WORK ITEM:
Repeat all entries below exactly as shown.

Per-instance keypoint data:
• • • • •
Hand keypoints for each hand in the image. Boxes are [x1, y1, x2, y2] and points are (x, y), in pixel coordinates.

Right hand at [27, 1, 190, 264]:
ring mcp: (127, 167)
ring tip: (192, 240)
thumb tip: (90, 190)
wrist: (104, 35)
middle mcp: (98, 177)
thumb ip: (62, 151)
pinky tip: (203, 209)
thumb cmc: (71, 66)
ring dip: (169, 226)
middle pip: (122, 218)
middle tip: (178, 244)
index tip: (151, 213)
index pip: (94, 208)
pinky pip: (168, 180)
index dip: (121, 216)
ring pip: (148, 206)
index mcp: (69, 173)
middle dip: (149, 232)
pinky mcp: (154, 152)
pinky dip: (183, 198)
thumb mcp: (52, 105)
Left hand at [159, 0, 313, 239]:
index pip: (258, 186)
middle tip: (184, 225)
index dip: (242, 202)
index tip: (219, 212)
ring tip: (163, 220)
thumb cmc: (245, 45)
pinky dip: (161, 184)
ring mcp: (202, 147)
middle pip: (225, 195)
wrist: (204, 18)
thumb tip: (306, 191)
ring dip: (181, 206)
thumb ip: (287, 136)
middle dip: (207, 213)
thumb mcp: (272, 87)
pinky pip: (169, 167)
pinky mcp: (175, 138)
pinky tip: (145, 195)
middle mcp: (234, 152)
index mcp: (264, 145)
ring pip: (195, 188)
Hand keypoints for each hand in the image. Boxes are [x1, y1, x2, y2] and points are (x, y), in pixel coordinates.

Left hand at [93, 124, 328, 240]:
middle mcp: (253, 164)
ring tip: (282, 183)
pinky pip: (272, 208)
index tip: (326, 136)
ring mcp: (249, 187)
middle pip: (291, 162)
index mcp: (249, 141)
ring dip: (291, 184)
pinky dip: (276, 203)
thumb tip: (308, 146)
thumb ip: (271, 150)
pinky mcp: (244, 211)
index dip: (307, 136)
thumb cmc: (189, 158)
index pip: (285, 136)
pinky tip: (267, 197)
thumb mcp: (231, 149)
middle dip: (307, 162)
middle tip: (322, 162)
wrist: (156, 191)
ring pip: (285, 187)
• • • • •
TASK RESPONSE:
Hand keypoints for each hand in the image. Boxes are [x1, y1, x2, y2] and points are (x, y), in pixel coordinates.

Right hand at [27, 1, 190, 264]:
ring mcp: (127, 167)
ring tip: (192, 240)
thumb tip: (90, 190)
wrist: (104, 35)
middle mcp: (98, 177)
thumb ip: (62, 151)
pinky tip: (203, 209)
thumb cmc: (71, 66)
ring dip: (169, 226)
middle pip: (122, 218)
middle tip: (178, 244)
index tip: (151, 213)
index pip: (94, 208)
pinky pip: (168, 180)
index dip: (121, 216)
ring pip: (148, 206)
index mcp: (69, 173)
middle dip: (149, 232)
pinky mcp: (154, 152)
pinky dip: (183, 198)
thumb mcp: (52, 105)
Left hand at [159, 0, 313, 239]:
index pip: (258, 186)
middle tip: (184, 225)
index dip: (242, 202)
index tip: (219, 212)
ring tip: (163, 220)
thumb cmc: (245, 45)
pinky dip: (161, 184)
ring mcp: (202, 147)
middle pip: (225, 195)
wrist: (204, 18)
thumb tip: (306, 191)
ring dip: (181, 206)
thumb ip: (287, 136)
middle dip: (207, 213)
thumb mcp: (272, 87)
pinky pip: (169, 167)
pinky mcp: (175, 138)
pinky tip: (145, 195)
middle mcp: (234, 152)
index mcp: (264, 145)
ring pip: (195, 188)
Hand keypoints for each hand in the image. Boxes are [x1, y1, x2, y2] and points are (x, y), in pixel coordinates.

Left hand at [93, 124, 328, 240]:
middle mcp: (253, 164)
ring tip: (282, 183)
pinky pip: (272, 208)
index tip: (326, 136)
ring mcp: (249, 187)
middle pip: (291, 162)
index mcp: (249, 141)
ring dip: (291, 184)
pinky dip: (276, 203)
thumb tip: (308, 146)
thumb ip: (271, 150)
pinky mcp: (244, 211)
index dip: (307, 136)
thumb cmc: (189, 158)
index pip: (285, 136)
pinky tip: (267, 197)
thumb mcp: (231, 149)
middle dip: (307, 162)
middle tip: (322, 162)
wrist: (156, 191)
ring pip: (285, 187)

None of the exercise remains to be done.